Under what circumstances can a Zoomin Groomin franchisee seek treble damages in Washington?
Zoomin_Groomin Franchise · 2025 FDDAnswer from 2025 FDD Document
RCW 19.100.190 permits franchisees to seek treble damages under certain circumstances.
Accordingly, provisions contained in the franchise agreement or elsewhere requiring franchisees to waive exemplary, punitive, or similar damages are void, except when executed pursuant to a negotiated settlement after the agreement is in effect and where the parties are represented by independent counsel, in accordance with RCW 19.100.220(2).
Source: Item 17 — g. of the Disclosure Document is modified to state that, in addition to the grounds for immediate termination specified in Item 17.h., the franchisor can terminate upon written notice and a 60 day opportunity to cure for a breach of the Franchise Agreement. (FDD pages 51–65)
What This Means (2025 FDD)
According to the 2025 Zoomin Groomin Franchise Disclosure Document, franchisees in Washington are permitted to seek treble damages under certain conditions, as outlined in RCW 19.100.190. This means that a franchisee may be able to recover three times the amount of their actual damages in specific legal cases.

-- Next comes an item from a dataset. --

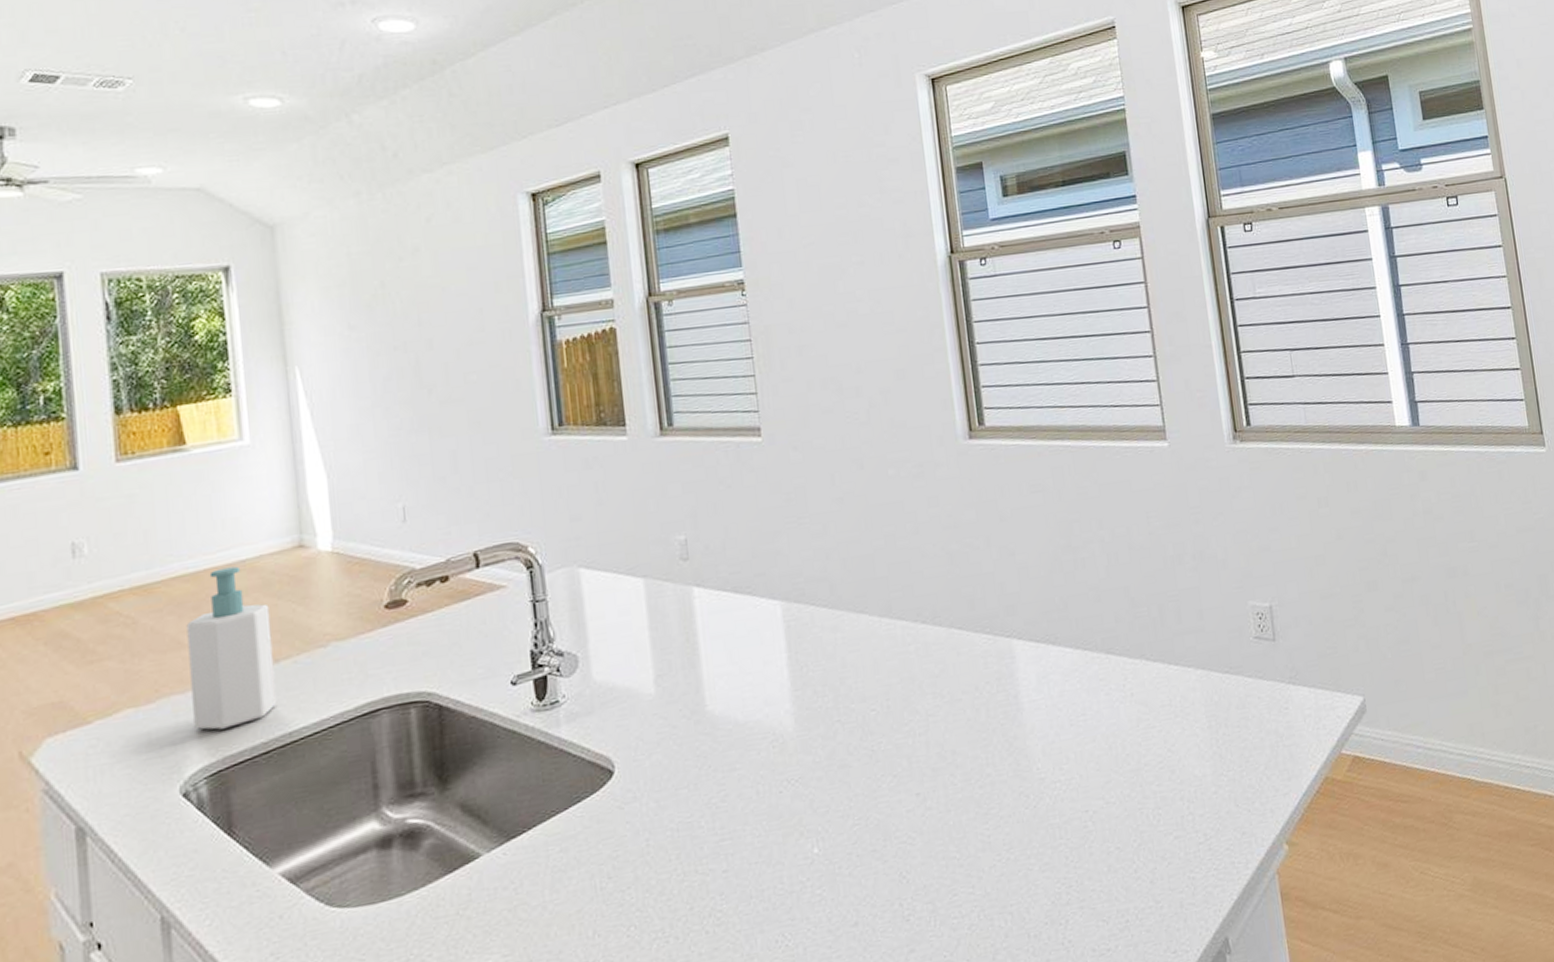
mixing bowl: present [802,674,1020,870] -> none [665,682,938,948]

However, any provisions within the franchise agreement or related documents that require a Zoomin Groomin franchisee to waive their right to exemplary, punitive, or similar damages are considered void. There is an exception: such waivers are permissible if they are part of a negotiated settlement reached after the franchise agreement is already in effect, and both Zoomin Groomin and the franchisee are represented by independent legal counsel, in accordance with RCW 19.100.220(2).
This protection ensures that Zoomin Groomin franchisees are not forced to give up their legal rights to seek significant damages in cases of serious misconduct or violations of the franchise agreement, unless under very specific and controlled circumstances where they have independent legal advice and are settling a dispute. This is a notable protection for franchisees, as it prevents the franchisor from using the franchise agreement to shield itself from potential liability for substantial damages.